5. A questão da terra e da abundância de terras. 
	A maneira pela qual se deu a expansão territorial da produção cafeeira reflete também o caráter capitalista de que estava imbuído o processo. Em sua marcha para o oeste, o cafeicultor pioneiro podia deparar-se com terras em duas situações jurídicas: já com proprietários ou devolutas. Aos proprietários originais das terras, cabia vendê-las aos cafeicultores ou integrar-se à produção cafeeira. No entanto, à medida que a produção se interiorizava, as terras devolutas, que em muitos casos estavam longe de serem desocupadas ou inabitadas, eram incorporadas pelos cafeicultores sem qualquer dificuldade, já que estes se embasavam na própria lei que caracterizava aquele tipo de terra como devoluta. 
	Assim, era o grande capital que se apropriava das terras consideradas amplamente disponíveis. A valorização fundiária decorrente da expansão cafeeira fazia com que as terras se tornassem indisponíveis aos trabalhadores, os quais eram “libertados” deste meio de produção para servirem ao grande capital, detentor não apenas do capital agrícola, como também, já vimos, dos capitais financeiro, industrial e comercial. 
	Além disso, à medida que o café se expandia para o oeste, a terra tornava-se simples instrumento de especulação fundiária, característica típica de uma economia que se direciona ao capitalismo. 
	 Em conclusão, o autor afirma que a disponibilidade relativa de terras no Brasil permitiu que a expansão da economia caracterizadamente capitalista do café se expandisse rapidamente.
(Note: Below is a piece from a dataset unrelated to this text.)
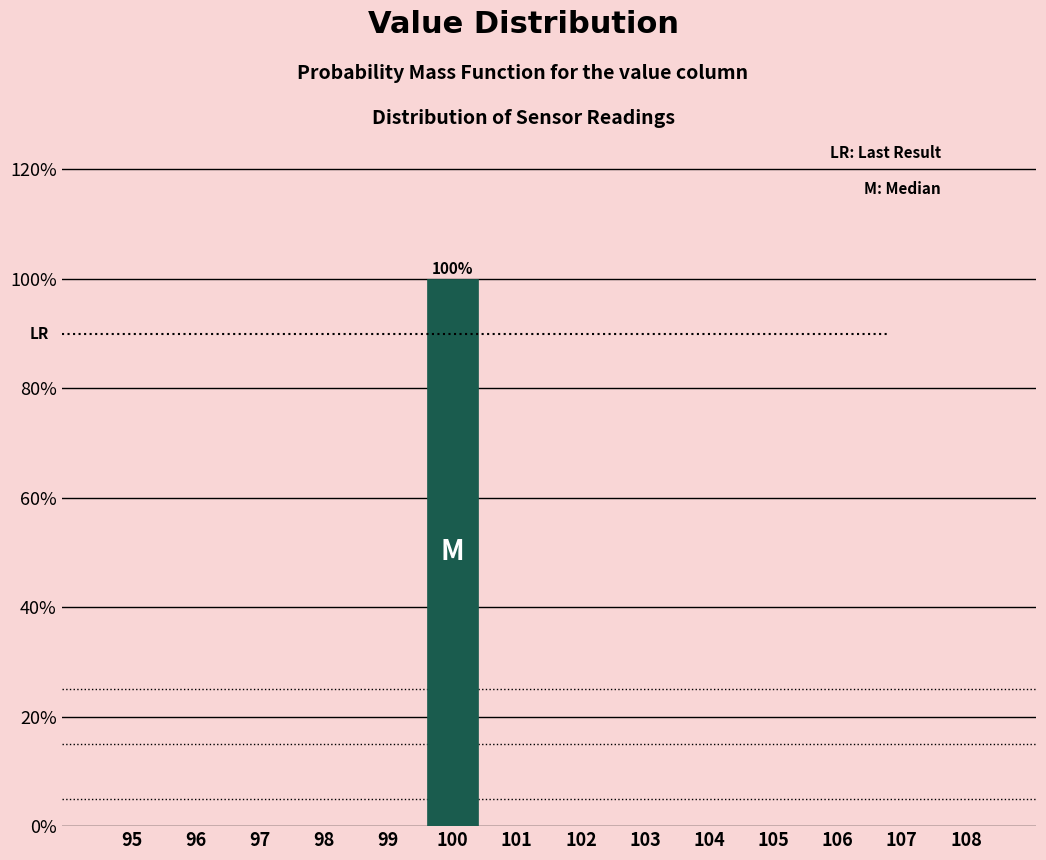

Reading right to left, list all the values displayed in this chart.

108=0	107=0	106=0	105=0	104=0	103=0	102=0	101=0	100=100	99=0	98=0	97=0	96=0	95=0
É importante salientar, porém, que a abundância de fatores tradicionais, como a terra, não explica a formação do capitalismo nessas regiões que hoje têm um caráter de subdesenvolvimento econômico; pelo contrário, o capitalismo só pôde se desenvolver nessas áreas porque a nível internacional a produção capitalista se consolidara de tal maneira que a divisão internacional do trabalho gerava a possibilidade de terras afastadas serem incluídas no modo de produção capitalista sem que nelas ainda se tivessem desenvolvido as características que marcaram o desenvolvimento de tal modo de produção alhures.